The Cool Idea

I’m not sure what other writers experiences are like in this regard, but in my case, I get a lot of cool ideas. In a given year, I feel as though I generate perhaps a dozen ideas I feel I could move forward into a novel, although I only have the time to actually execute one or two of them.

The aforementioned Land of the Free and The Ghost King are cool ideas in this vein. The Ghost King is a young idea. I came up with this early in 2019 after reading Wendy’s Brown’s Undoing the Demos. Land of the Free is a much older idea. In fact, I have a hard time dating it. I feel as though it first started rumbling around my brain around the time I was writing Schrödinger’s City back in 2015.

In many cases, a vivid scene or situation will capture my imagination, but I won’t know what to do with it because characters and theme aren’t readily apparent.

In the case of The Other, I had the idea for one of its pivotal scenes shortly after I finished Alterra—a boy appearing inside the walls a century after after they went up, one who looked human on the outside, but was not on the inside. But I didn’t have anything I could actually do with this compelling scene until the Trump campaign and the right wing obsession with walls became a compelling real world theme to draw upon. From there, I found the characters, and the whole thing came together.

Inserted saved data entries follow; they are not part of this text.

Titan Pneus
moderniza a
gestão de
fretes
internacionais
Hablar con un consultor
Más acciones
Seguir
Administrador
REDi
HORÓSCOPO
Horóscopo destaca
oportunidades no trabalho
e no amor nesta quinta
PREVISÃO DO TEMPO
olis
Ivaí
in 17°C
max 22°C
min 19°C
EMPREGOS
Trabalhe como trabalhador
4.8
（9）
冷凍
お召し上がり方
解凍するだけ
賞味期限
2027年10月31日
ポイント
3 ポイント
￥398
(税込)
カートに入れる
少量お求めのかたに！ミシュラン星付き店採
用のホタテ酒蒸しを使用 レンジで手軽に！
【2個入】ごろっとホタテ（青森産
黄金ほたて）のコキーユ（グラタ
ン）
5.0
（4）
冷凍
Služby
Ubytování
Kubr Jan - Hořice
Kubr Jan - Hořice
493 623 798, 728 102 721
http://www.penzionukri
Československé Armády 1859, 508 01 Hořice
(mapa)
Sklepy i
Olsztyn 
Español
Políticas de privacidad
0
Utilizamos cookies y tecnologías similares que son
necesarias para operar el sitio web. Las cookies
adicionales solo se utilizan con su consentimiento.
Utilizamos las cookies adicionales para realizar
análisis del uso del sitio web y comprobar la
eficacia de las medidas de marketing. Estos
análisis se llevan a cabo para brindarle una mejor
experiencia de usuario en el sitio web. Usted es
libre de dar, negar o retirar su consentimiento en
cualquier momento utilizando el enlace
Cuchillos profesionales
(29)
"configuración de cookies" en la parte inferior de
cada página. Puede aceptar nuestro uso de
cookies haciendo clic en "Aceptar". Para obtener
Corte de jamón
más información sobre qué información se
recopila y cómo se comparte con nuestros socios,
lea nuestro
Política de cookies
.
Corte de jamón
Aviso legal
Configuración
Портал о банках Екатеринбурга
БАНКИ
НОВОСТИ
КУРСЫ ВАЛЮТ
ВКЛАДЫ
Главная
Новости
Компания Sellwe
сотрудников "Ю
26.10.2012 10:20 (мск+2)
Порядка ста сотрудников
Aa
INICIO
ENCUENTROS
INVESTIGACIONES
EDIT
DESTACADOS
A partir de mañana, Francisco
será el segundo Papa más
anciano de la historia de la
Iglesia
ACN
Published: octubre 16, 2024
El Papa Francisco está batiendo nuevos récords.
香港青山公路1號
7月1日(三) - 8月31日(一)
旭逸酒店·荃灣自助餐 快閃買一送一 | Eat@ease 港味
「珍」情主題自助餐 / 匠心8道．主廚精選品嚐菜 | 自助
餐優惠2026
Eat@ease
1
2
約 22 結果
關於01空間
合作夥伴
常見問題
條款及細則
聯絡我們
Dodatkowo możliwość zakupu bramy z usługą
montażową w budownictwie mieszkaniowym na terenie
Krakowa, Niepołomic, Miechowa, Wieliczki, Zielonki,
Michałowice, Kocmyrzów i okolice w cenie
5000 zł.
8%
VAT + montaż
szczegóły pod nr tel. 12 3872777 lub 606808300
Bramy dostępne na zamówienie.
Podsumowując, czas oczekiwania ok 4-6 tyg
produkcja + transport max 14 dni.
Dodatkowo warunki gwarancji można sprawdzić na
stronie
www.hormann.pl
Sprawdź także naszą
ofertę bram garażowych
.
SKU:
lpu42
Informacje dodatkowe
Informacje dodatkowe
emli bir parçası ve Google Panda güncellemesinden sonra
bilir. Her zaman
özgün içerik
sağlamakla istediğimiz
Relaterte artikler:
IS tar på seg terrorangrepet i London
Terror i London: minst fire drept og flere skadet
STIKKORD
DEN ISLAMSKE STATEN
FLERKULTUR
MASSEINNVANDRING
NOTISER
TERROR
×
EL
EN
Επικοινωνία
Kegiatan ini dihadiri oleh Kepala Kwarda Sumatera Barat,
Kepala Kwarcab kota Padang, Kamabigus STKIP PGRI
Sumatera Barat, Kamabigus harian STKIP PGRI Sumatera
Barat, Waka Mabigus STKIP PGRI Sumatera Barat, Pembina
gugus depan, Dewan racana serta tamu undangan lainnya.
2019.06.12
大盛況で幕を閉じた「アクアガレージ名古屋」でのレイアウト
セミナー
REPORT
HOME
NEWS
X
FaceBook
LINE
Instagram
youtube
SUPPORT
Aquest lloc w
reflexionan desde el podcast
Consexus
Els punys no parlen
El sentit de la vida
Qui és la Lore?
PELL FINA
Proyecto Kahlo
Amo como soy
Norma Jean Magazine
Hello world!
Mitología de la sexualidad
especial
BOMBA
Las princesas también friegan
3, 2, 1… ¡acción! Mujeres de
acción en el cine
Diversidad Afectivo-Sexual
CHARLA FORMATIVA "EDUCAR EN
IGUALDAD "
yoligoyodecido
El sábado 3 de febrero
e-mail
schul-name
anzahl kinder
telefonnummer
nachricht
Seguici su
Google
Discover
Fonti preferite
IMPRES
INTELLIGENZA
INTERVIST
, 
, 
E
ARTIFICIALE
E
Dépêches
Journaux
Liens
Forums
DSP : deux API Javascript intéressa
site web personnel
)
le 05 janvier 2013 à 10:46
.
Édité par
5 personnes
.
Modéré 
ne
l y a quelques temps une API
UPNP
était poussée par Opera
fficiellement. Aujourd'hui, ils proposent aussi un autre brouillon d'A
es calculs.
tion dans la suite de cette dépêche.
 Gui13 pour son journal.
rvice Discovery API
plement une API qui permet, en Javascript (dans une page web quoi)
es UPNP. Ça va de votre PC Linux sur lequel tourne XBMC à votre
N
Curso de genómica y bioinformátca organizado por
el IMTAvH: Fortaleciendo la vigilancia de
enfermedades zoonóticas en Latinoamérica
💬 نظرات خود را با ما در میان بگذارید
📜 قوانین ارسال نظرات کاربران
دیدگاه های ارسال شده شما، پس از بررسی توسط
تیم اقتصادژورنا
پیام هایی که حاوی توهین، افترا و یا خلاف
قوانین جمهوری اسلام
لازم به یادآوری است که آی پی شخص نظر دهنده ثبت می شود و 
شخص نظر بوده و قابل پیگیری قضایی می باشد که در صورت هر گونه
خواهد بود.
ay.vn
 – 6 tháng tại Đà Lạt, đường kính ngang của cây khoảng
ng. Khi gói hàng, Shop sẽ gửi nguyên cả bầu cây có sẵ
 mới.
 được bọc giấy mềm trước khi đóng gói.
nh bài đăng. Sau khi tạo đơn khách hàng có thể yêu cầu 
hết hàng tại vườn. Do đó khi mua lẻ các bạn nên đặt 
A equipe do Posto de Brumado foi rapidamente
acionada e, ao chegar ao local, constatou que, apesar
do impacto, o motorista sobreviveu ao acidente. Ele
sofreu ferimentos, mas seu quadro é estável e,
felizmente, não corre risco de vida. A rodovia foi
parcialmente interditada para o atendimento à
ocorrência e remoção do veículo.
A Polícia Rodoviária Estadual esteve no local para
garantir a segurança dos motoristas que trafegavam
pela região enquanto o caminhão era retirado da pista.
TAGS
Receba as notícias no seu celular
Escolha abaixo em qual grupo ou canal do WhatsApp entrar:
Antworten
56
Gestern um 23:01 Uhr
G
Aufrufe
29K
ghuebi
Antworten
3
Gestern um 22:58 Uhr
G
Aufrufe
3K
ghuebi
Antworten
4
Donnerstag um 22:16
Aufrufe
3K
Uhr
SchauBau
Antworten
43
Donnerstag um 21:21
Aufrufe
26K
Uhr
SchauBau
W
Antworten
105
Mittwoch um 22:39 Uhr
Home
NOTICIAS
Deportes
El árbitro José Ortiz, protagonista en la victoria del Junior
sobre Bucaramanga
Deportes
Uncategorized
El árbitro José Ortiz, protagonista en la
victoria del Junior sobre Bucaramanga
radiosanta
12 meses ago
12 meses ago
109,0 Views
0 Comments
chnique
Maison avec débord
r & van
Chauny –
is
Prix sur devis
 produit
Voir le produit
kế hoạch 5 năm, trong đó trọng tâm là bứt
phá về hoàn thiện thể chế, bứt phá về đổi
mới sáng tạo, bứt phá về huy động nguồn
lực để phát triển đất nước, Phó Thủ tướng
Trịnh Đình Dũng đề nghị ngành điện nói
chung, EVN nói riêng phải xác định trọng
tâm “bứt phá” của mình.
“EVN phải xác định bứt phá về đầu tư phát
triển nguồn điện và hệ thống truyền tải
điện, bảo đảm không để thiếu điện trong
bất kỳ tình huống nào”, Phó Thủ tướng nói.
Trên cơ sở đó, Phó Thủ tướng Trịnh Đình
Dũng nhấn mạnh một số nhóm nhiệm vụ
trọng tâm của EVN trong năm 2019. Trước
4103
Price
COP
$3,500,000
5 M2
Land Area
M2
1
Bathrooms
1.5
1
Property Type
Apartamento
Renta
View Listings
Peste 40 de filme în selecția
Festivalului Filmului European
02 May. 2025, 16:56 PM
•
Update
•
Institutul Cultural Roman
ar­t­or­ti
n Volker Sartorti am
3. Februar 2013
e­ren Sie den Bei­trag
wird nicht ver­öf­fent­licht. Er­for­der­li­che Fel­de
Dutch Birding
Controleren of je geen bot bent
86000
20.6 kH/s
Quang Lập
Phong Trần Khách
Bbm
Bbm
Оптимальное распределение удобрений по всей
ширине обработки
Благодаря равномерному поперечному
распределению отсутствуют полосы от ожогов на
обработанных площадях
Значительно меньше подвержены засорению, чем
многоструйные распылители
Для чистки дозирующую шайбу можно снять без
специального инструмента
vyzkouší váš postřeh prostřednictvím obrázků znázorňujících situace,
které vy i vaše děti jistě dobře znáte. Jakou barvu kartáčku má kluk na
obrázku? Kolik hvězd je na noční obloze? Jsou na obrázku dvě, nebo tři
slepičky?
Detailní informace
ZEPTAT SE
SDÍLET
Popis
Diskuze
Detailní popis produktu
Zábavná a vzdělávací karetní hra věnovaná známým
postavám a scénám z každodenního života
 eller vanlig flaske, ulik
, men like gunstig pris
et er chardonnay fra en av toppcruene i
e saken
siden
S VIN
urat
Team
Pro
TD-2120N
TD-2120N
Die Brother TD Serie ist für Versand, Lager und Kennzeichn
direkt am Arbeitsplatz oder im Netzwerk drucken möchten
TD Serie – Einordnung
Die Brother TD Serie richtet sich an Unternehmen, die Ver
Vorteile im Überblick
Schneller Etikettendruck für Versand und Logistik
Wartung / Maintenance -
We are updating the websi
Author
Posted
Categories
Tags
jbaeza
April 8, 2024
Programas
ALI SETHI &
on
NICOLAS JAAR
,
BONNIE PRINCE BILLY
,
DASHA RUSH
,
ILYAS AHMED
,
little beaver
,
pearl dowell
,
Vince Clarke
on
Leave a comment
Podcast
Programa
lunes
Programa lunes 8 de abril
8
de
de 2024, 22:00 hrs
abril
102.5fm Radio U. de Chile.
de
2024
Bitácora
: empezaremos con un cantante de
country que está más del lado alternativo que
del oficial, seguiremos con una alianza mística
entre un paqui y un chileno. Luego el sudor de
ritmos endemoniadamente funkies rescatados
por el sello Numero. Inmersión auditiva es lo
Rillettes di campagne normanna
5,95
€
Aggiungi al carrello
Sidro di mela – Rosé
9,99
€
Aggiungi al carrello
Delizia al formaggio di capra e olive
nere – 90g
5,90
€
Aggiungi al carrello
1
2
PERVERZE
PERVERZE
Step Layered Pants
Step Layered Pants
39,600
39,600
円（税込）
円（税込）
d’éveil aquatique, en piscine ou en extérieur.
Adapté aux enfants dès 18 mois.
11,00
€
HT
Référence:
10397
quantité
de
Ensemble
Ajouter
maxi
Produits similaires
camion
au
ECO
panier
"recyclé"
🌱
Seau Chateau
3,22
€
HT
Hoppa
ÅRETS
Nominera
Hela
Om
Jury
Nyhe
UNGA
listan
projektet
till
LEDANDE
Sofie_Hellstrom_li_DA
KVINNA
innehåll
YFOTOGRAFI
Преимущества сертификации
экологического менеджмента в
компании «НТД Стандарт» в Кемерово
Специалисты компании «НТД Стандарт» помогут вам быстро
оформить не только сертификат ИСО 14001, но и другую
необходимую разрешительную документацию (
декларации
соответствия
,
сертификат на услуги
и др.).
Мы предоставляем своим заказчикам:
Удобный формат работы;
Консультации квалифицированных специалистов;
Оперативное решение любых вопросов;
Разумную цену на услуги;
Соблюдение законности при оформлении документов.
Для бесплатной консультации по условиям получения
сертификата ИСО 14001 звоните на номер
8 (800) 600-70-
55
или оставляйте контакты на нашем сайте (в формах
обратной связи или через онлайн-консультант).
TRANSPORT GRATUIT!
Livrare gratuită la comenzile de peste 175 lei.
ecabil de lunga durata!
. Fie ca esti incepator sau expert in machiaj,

Intersection Thirteen worked like this, too. Shortly after finishing Insomnium in 2014, I had an idea for a serialized novel, the setting of which was an artificial universe, like Insomnium’s, but one which had been fully stabilized. I imagined a cast of main characters inhabiting it and using it as the home base for adventures. Whacky human (or sometimes demi-human) people from parallel universes would show up from time to time, but I sat on the idea because I could never answer the question of why the main characters were there, what they were trying to accomplish, or what the point of any of their adventures might be. Covid-19 came along, and suddenly I found myself with a compelling use for that artificial universe.

Most of my ideas are like this. They start with a compelling core, but it takes some effort to find the story’s purpose and drive. Once in a great while, however, I will have an idea that latches onto my imagination and won’t let me stop thinking about it. In a short span time, usually less than a day, I go from zero to ready to start cranking out words. So far, this has only happened to me twice in eight years: Voyage Embarkation and Schrödinger’s City were both like this.

It has happened to me again, yesterday. In fact, it was as I was cogitating the end of my previous blog post and thinking through all of its implications.

In the past I would have jumped headlong into such a project, but I now have enough experience to know that the new and fun and exciting thing is not necessarily the thing I should give myself. The idea remains compelling, one I want desperately to work on, but that’s not quite good enough for me. I’m going to stick to my original plan, at least for the short term. Land of the Free and The Ghost King must definitely be written next. However, I’m open to perhaps revising my plan after that, if the idea can remain compelling for a year or more. I have sat on other cool ideas for longer.